EXERCISE PROMPT |
Each entry below is to be reproduced exactly, though any pictures it holds must be omitted.
* * * * *
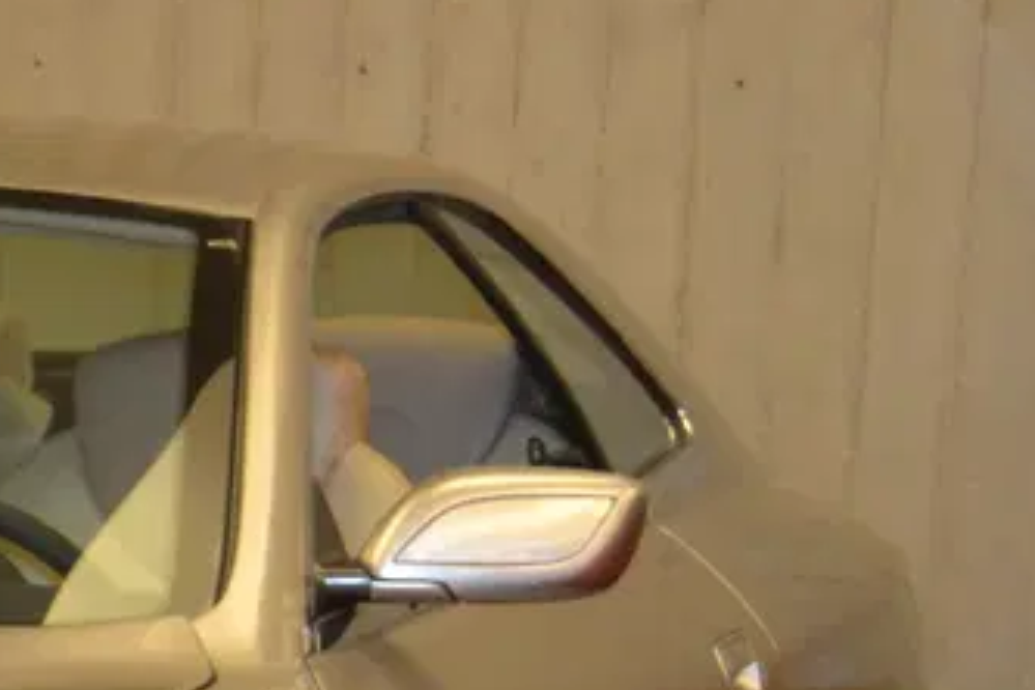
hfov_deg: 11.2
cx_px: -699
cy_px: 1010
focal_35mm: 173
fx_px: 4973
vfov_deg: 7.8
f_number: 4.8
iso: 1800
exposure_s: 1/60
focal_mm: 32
* * * * *
EXERCISE SOLUTION |
hfov_deg: 11.2
cx_px: -699
cy_px: 1010
focal_35mm: 173
fx_px: 4973
vfov_deg: 7.8
f_number: 4.8
iso: 1800
exposure_s: 1/60
focal_mm: 32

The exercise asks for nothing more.